Following the paper's approach:
1. Pretrain on filtered code dataset
2. Train on textbook dataset
3. Finetune on exercises

In [None]:
# Training configuration
config = {
    'batch_size': 64,
    'block_size': 256,
    'max_iters': 5000,
    'learning_rate': 1e-4,
    'n_embd': 512,
    'n_head': 8,
    'n_layer': 8,
    'dropout': 0.2
}

def train_model(data, config):
    """Train model following the paper's three-stage process"""
    # 1. Pretrain on filtered code
    print("Stage 1: Pretraining on filtered code...")
    model = train_on_dataset(data['code'], config)

    # 2. Train on textbook content
    print("\nStage 2: Training on textbook content...")
    model = train_on_dataset(data['textbook'], config, model)

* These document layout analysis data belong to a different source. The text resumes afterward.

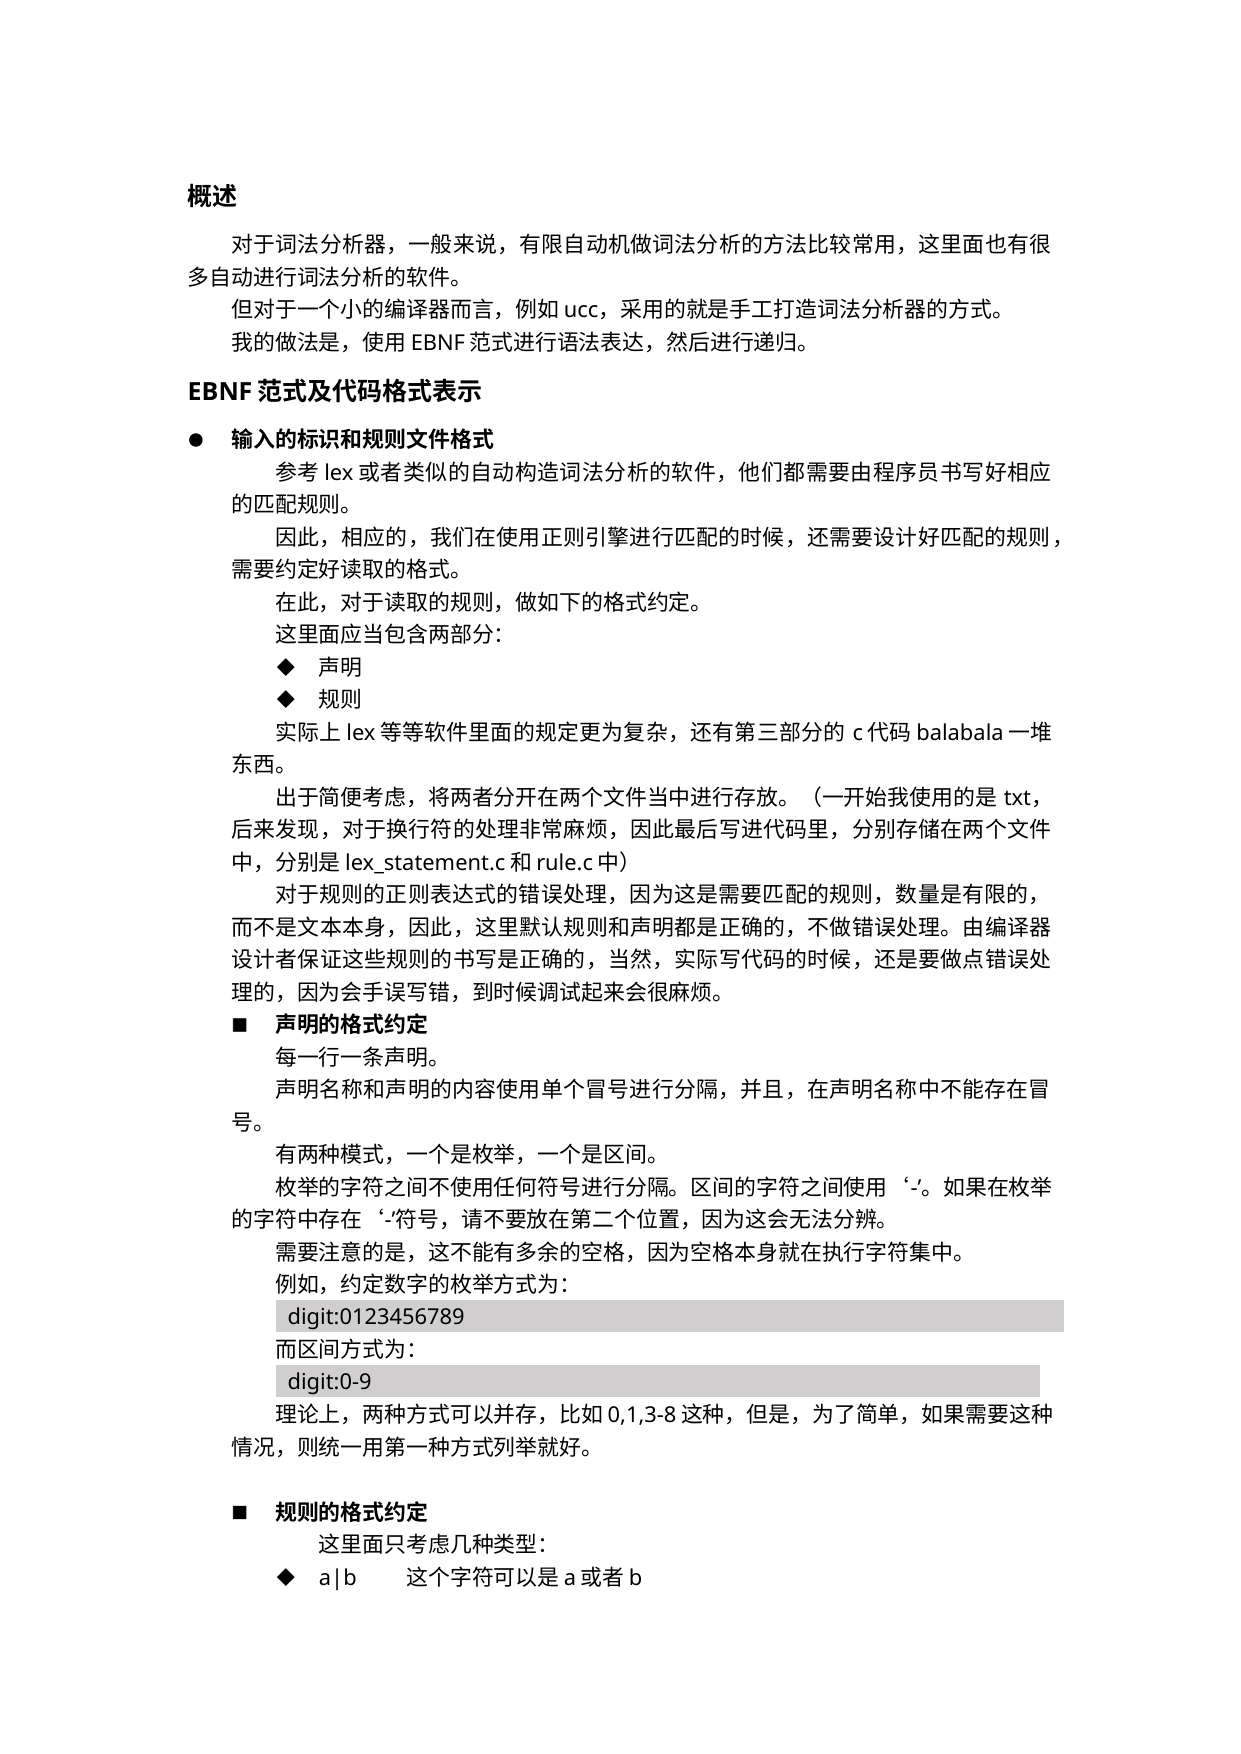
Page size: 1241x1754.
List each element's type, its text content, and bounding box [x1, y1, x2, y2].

list 这里面应当包含两部分： [231, 617, 1053, 649]
text 但对于一个小的编译器而言，例如ucc，采用的就是手工打造词法分析器的方式。 [187, 292, 1053, 324]
list 声明 [275, 649, 1053, 682]
list 参考lex或者类似的自动构造词法分析的软件，他们都需要由程序员书写好相应的匹配规则。 [231, 454, 1053, 519]
text 枚举的字符之间不使用任何符号进行分隔。区间的字符之间使用‘-’。如果在枚举的字符中存在‘-’符号，请不要放在第二个位置，因为这会无法分辨。 [231, 1169, 1053, 1234]
text 声明名称和声明的内容使用单个冒号进行分隔，并且，在声明名称中不能存在冒号。 [231, 1072, 1053, 1137]
text 例如，约定数字的枚举方式为： [231, 1267, 1053, 1299]
list 规则 [275, 682, 1053, 714]
list a|b 这个字符可以是a或者b [275, 1559, 1053, 1592]
text 我的做法是，使用EBNF范式进行语法表达，然后进行递归。 [187, 324, 1053, 357]
text 这里面只考虑几种类型： [275, 1527, 1053, 1559]
text 出于简便考虑，将两者分开在两个文件当中进行存放。（一开始我使用的是txt，后来发现，对于换行符的处理非常麻烦，因此最后写进代码里，分别存储在两个文件中，分别是lex_statement.c和rule.c中） [231, 779, 1053, 877]
text 实际上lex等等软件里面的规定更为复杂，还有第三部分的c代码balabala一堆东西。 [231, 714, 1053, 779]
table_header digit:0-9 [276, 1365, 1040, 1397]
table_header digit:0123456789 [276, 1300, 1064, 1332]
text 概述 [187, 162, 1053, 227]
text 有两种模式，一个是枚举，一个是区间。 [231, 1137, 1053, 1169]
text 理论上，两种方式可以并存，比如0,1,3-8这种，但是，为了简单，如果需要这种情况，则统一用第一种方式列举就好。 [231, 1397, 1053, 1462]
list 声明的格式约定 [231, 1007, 1053, 1039]
text 每一行一条声明。 [231, 1039, 1053, 1072]
list 在此，对于读取的规则，做如下的格式约定。 [231, 584, 1053, 617]
list 因此，相应的，我们在使用正则引擎进行匹配的时候，还需要设计好匹配的规则，需要约定好读取的格式。 [231, 519, 1053, 584]
text 对于规则的正则表达式的错误处理，因为这是需要匹配的规则，数量是有限的，而不是文本本身，因此，这里默认规则和声明都是正确的，不做错误处理。由编译器设计者保证这些规则的书写是正确的，当然，实际写代码的时候，还是要做点错误处理的，因为会手误写错，到时候调试起来会很麻烦。 [231, 877, 1053, 1007]
list 规则的格式约定 [231, 1494, 1053, 1527]
text 对于词法分析器，一般来说，有限自动机做词法分析的方法比较常用，这里面也有很多自动进行词法分析的软件。 [187, 227, 1053, 292]
text EBNF范式及代码格式表示 [187, 357, 1053, 422]
text 需要注意的是，这不能有多余的空格，因为空格本身就在执行字符集中。 [231, 1234, 1053, 1267]
text 而区间方式为： [187, 1332, 1053, 1364]
list 输入的标识和规则文件格式 [187, 422, 1053, 454]
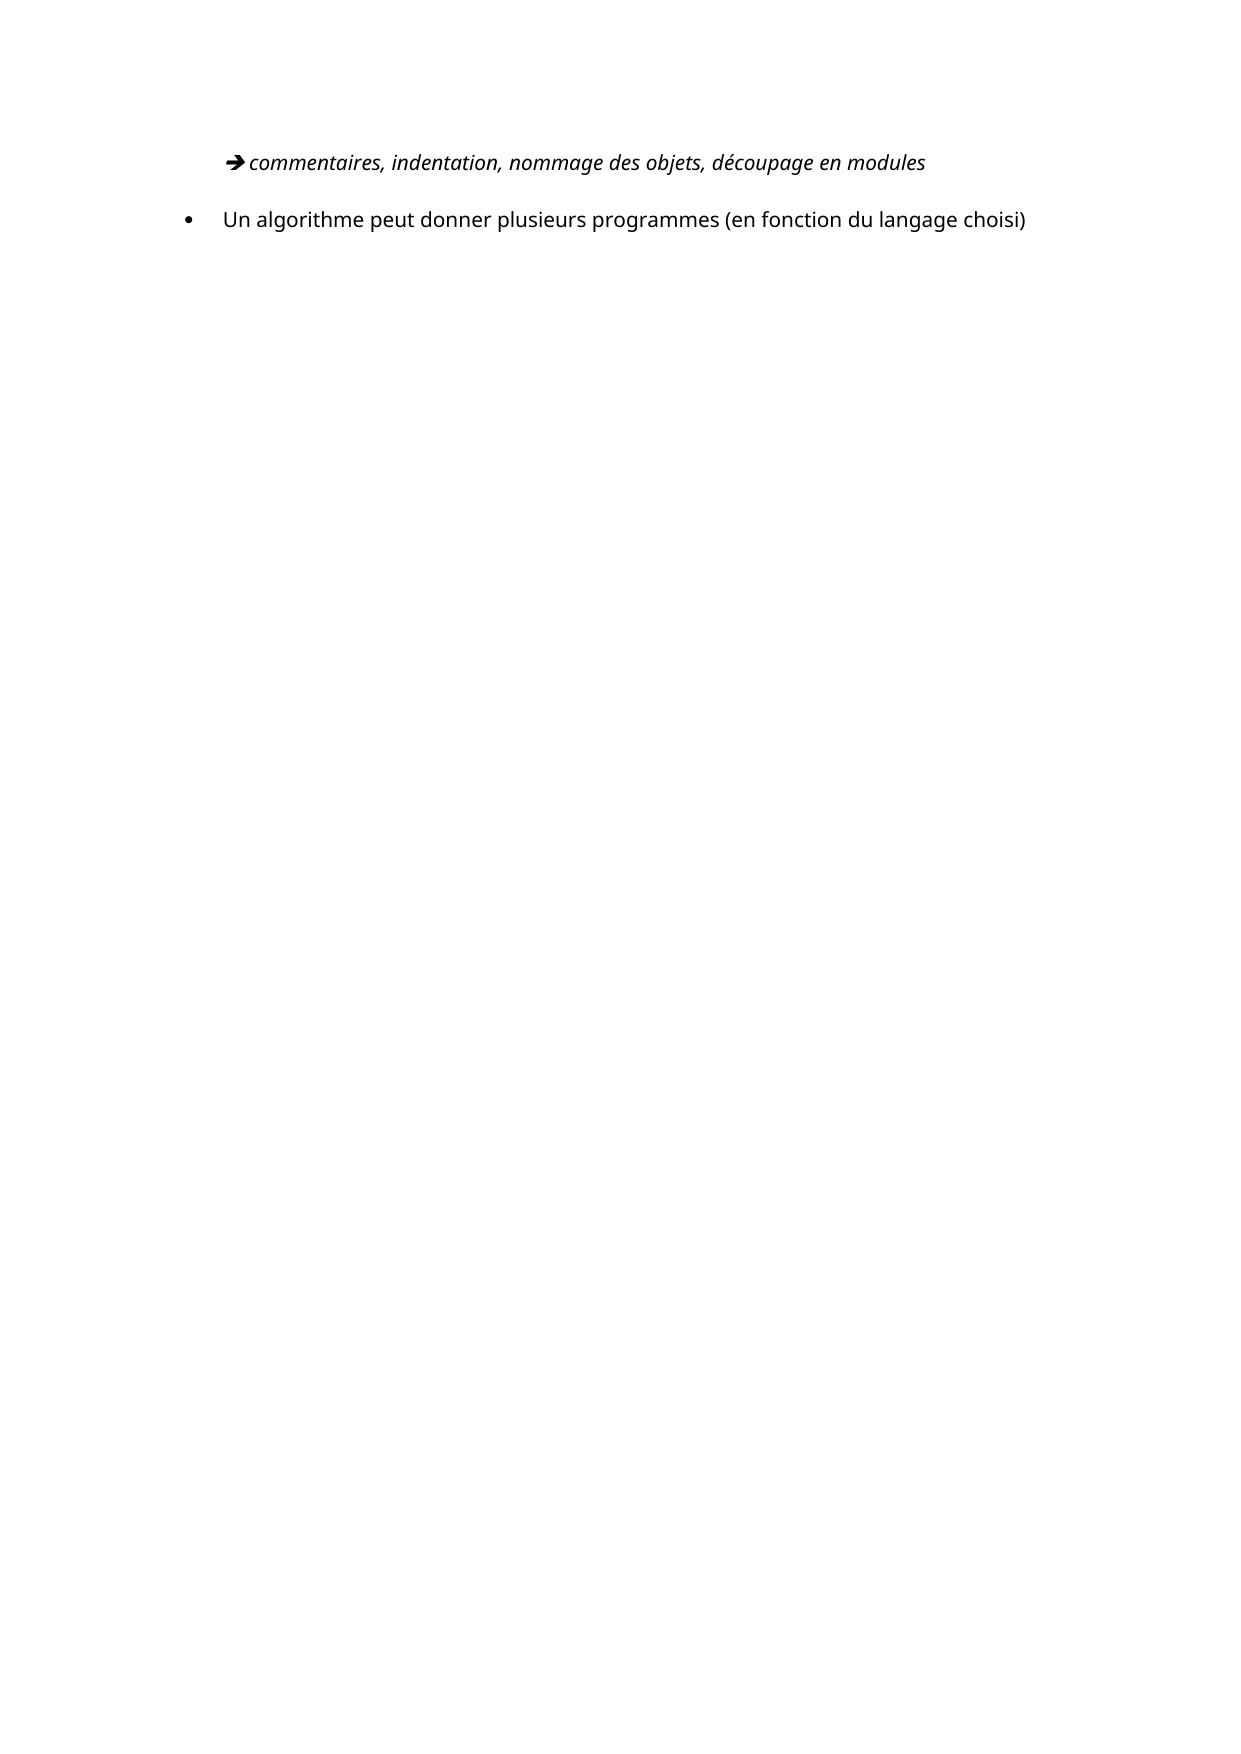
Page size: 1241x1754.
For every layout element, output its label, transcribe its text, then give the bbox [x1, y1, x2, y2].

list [185, 148, 1093, 205]
list Un algorithme peut donner plusieurs programmes (en fonction du langage choisi) [185, 205, 1093, 262]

    # 3. Finetune on exercises
    print("\nStage 3: Finetuning on exercises...")
    model = train_on_dataset(data['exercises'], config, model)

    return model

# Start training
model = train_model(data, config)

## Evaluation

Test the model on coding tasks similar to HumanEval

In [None]:
def evaluate_model(model, test_problems):
    """Evaluate model on coding problems"""
    correct = 0
    total = len(test_problems)

    for problem in test_problems:
        generated_code = generate_solution(model, problem['prompt'])
        if test_solution(generated_code, problem['tests']):
            correct += 1

    return correct / total

# Run evaluation
accuracy = evaluate_model(model, test_problems)
print(f"Model accuracy: {accuracy:.2%}")